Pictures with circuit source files
·····

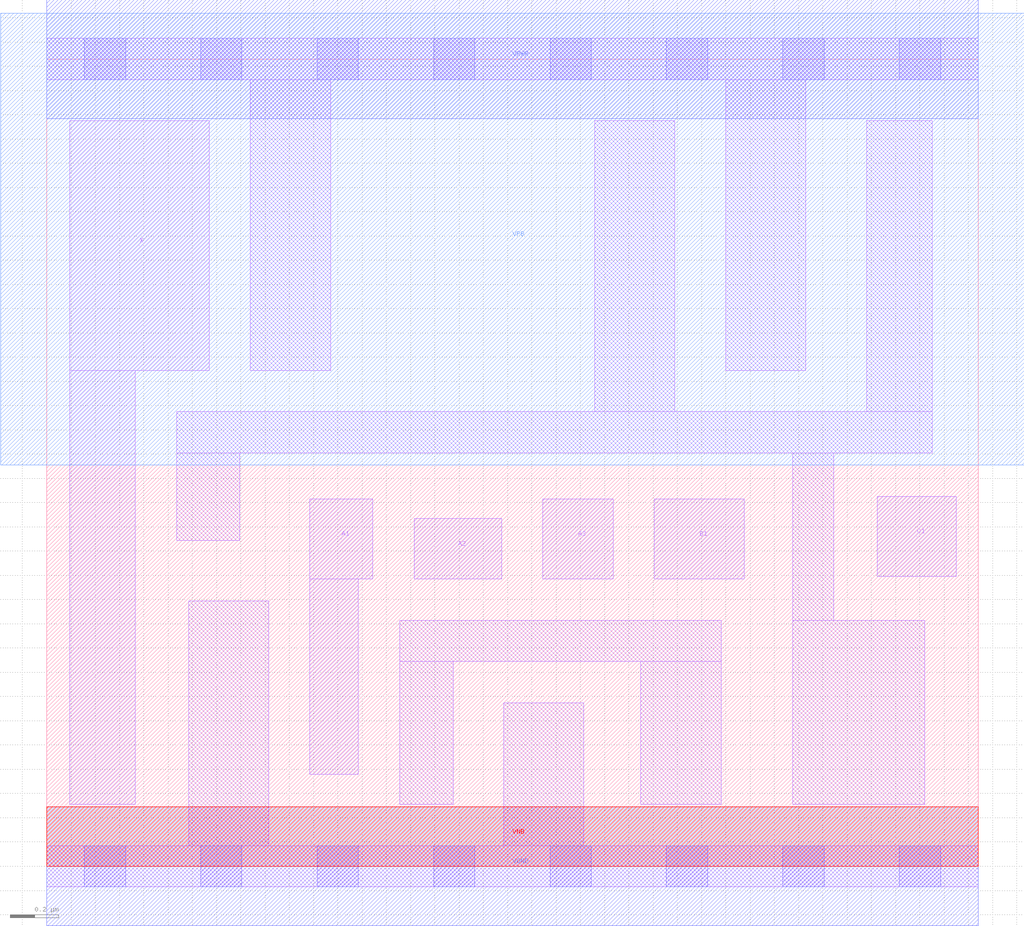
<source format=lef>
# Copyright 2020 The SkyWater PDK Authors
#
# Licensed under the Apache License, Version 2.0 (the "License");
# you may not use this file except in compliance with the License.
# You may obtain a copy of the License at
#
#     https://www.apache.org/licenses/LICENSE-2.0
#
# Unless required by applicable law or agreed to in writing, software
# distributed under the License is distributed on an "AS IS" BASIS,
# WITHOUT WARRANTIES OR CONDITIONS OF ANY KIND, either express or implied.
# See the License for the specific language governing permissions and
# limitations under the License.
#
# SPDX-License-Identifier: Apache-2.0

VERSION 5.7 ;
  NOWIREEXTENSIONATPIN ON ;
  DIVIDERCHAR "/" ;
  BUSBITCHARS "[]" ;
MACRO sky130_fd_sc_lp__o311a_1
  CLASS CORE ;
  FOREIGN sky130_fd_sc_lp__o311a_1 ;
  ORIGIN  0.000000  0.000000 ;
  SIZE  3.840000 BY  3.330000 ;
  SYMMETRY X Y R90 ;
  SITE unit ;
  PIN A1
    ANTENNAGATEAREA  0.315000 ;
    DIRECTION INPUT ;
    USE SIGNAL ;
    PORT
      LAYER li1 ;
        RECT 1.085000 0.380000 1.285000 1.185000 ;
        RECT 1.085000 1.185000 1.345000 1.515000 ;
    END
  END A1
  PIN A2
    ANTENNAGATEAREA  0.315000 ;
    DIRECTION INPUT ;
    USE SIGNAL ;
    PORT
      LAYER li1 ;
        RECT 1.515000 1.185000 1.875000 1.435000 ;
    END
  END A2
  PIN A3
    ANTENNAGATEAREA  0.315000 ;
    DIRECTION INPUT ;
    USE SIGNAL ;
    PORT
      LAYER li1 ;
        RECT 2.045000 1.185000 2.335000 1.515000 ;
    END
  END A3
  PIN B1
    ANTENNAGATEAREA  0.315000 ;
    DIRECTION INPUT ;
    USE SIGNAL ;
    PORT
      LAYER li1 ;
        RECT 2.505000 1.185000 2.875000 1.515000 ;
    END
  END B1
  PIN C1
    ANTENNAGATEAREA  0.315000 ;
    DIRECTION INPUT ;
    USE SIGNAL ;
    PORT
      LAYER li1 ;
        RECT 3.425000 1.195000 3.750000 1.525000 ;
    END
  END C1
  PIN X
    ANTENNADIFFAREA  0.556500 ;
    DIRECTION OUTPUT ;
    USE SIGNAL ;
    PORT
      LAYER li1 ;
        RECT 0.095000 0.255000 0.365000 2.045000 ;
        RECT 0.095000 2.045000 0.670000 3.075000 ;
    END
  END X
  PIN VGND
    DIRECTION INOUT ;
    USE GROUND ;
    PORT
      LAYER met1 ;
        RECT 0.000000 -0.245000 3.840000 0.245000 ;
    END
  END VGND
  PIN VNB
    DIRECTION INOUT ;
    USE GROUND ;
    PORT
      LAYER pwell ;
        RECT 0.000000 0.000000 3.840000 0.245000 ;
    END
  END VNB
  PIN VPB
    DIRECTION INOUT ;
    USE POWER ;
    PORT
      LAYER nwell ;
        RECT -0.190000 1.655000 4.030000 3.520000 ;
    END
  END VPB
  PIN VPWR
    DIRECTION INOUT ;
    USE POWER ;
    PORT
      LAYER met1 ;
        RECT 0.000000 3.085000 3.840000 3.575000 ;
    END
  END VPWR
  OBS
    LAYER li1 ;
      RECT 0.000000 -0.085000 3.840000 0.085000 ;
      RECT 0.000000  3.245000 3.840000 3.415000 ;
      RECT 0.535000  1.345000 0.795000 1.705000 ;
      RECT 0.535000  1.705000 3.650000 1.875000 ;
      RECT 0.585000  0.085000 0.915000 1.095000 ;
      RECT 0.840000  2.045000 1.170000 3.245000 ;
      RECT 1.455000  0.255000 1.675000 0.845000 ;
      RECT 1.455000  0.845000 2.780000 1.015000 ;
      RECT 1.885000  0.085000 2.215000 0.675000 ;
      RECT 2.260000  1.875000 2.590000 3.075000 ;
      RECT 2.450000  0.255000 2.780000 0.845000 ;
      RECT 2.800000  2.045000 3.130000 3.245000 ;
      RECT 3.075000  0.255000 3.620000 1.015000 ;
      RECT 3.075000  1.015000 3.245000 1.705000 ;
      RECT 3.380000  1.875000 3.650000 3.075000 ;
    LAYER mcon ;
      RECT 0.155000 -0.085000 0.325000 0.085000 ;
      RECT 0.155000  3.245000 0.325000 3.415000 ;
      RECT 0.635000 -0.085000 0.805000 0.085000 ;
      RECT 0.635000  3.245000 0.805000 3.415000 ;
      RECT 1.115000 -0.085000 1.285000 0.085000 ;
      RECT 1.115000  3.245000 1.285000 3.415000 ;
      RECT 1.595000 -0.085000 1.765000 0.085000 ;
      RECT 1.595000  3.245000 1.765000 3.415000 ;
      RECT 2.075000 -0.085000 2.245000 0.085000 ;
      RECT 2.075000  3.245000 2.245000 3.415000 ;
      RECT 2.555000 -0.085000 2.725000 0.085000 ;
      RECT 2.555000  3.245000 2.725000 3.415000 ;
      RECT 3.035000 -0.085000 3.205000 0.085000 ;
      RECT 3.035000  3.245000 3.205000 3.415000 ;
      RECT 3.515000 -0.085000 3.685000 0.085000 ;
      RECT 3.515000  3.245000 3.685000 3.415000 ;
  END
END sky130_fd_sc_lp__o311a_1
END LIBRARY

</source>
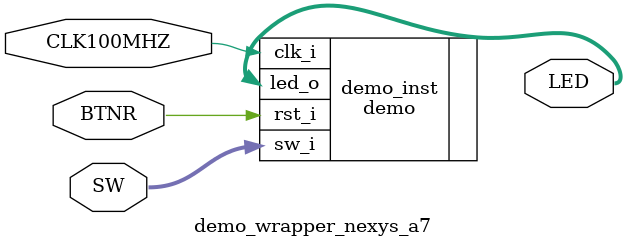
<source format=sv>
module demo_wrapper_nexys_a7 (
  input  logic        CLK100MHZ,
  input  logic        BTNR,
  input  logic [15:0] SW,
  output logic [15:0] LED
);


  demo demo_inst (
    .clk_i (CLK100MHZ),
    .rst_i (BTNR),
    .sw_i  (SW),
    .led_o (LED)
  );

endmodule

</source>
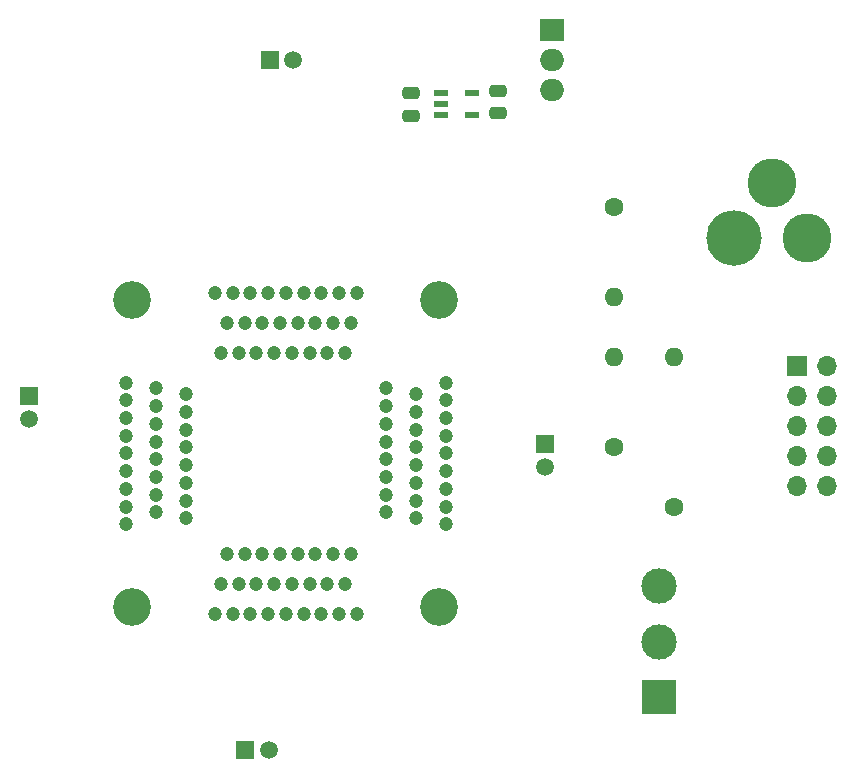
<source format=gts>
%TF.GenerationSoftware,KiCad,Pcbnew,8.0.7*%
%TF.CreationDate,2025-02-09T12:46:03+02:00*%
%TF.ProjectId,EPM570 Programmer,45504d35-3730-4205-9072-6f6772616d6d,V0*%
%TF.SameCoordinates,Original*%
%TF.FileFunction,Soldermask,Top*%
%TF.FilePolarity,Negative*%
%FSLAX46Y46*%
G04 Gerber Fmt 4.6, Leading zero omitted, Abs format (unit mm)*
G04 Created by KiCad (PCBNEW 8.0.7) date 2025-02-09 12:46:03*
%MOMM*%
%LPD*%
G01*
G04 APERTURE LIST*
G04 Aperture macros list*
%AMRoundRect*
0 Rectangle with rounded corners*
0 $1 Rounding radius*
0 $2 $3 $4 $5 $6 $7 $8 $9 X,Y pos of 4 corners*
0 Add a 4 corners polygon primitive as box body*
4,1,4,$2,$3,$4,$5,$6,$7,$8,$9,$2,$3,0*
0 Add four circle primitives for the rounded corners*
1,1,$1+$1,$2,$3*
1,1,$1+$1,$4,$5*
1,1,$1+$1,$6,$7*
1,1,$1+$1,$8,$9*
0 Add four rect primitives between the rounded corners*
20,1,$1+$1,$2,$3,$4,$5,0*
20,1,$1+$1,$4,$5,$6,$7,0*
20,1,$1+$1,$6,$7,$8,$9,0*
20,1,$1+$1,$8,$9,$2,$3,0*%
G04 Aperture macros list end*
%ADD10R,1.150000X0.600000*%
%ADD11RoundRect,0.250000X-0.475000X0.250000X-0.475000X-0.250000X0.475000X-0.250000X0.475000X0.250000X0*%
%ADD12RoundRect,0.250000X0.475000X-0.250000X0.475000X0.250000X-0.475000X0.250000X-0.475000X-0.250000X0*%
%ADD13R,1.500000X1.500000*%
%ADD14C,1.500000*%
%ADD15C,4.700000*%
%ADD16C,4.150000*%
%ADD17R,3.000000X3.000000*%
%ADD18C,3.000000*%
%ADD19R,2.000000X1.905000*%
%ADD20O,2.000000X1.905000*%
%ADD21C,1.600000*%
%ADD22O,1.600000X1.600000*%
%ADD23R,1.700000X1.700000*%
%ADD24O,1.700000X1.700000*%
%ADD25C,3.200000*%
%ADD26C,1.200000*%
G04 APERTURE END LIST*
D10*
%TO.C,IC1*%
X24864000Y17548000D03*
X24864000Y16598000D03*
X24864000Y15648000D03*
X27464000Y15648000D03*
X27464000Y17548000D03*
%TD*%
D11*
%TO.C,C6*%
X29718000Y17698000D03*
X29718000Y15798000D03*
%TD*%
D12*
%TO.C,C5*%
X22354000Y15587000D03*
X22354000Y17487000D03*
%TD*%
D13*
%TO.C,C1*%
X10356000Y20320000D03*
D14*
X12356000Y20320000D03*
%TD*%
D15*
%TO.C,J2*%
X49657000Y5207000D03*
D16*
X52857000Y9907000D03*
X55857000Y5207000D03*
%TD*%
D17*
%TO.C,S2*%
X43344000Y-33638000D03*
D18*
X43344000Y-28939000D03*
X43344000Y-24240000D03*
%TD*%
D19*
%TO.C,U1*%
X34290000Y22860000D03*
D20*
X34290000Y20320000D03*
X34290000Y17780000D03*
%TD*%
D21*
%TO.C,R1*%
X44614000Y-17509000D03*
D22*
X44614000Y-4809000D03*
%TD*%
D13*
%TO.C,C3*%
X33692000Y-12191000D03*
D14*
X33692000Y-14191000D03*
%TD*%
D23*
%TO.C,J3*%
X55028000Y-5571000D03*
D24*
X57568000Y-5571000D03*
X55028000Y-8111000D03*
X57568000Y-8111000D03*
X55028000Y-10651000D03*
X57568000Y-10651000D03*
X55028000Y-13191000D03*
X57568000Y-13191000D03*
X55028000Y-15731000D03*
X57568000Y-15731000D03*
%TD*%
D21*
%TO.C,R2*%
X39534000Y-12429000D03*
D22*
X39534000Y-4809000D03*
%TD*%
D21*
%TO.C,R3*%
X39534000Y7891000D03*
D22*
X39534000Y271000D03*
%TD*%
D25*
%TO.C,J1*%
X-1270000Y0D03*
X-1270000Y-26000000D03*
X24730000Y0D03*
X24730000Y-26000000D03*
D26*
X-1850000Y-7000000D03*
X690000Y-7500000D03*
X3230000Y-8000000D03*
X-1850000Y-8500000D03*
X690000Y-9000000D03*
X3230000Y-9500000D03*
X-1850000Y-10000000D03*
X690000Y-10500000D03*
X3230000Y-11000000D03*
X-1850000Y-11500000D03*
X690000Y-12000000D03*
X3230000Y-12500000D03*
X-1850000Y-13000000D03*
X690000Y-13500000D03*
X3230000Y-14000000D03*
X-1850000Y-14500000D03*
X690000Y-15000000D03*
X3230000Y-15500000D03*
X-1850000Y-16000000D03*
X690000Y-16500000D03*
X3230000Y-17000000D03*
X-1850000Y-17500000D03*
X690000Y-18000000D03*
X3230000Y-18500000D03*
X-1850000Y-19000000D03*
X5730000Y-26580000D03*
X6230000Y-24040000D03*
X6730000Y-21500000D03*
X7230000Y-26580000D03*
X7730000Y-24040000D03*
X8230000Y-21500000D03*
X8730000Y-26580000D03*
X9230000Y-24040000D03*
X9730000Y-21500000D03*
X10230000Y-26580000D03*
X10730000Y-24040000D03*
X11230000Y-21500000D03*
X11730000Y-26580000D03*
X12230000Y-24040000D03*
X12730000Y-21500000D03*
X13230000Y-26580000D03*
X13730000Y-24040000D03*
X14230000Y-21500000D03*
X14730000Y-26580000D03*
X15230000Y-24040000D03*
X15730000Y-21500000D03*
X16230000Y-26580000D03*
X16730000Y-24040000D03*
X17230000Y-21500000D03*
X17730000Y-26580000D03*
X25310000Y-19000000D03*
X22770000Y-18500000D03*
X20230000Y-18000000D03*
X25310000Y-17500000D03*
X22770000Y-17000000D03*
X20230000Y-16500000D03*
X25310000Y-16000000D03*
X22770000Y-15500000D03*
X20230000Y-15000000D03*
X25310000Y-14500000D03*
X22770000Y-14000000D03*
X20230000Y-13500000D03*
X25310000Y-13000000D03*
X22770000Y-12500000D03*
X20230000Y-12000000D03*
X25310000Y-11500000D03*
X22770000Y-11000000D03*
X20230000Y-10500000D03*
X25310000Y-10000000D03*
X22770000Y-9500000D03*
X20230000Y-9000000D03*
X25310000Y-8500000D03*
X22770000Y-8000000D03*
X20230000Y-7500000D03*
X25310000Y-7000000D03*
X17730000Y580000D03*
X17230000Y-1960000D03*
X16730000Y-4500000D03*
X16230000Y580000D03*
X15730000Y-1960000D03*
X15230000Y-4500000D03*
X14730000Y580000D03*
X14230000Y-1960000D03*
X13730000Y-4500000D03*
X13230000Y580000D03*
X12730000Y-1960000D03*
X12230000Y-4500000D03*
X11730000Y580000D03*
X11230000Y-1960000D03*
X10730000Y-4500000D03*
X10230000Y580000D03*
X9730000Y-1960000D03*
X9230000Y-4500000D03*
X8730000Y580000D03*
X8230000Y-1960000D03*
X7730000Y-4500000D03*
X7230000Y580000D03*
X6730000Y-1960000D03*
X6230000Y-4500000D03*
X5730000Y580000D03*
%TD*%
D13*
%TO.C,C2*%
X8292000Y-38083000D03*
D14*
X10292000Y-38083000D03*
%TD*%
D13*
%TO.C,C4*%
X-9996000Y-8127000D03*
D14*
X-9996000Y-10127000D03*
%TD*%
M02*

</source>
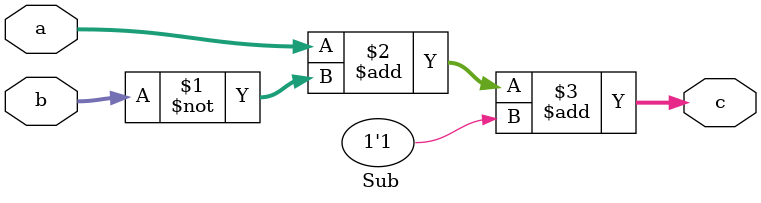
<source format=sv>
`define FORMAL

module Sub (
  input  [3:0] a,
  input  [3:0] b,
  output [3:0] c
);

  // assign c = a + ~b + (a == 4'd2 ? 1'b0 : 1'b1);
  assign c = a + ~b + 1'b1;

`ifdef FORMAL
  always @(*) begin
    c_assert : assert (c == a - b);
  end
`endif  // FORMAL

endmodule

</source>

·····

Please give again the lines above between the line holding "X25310000Y-8500000D03*" and the line holding "X11730000Y580000D03*", inclusive, exactly as they are and with nothing added.

X25310000Y-8500000D03*
X22770000Y-8000000D03*
X20230000Y-7500000D03*
X25310000Y-7000000D03*
X17730000Y580000D03*
X17230000Y-1960000D03*
X16730000Y-4500000D03*
X16230000Y580000D03*
X15730000Y-1960000D03*
X15230000Y-4500000D03*
X14730000Y580000D03*
X14230000Y-1960000D03*
X13730000Y-4500000D03*
X13230000Y580000D03*
X12730000Y-1960000D03*
X12230000Y-4500000D03*
X11730000Y580000D03*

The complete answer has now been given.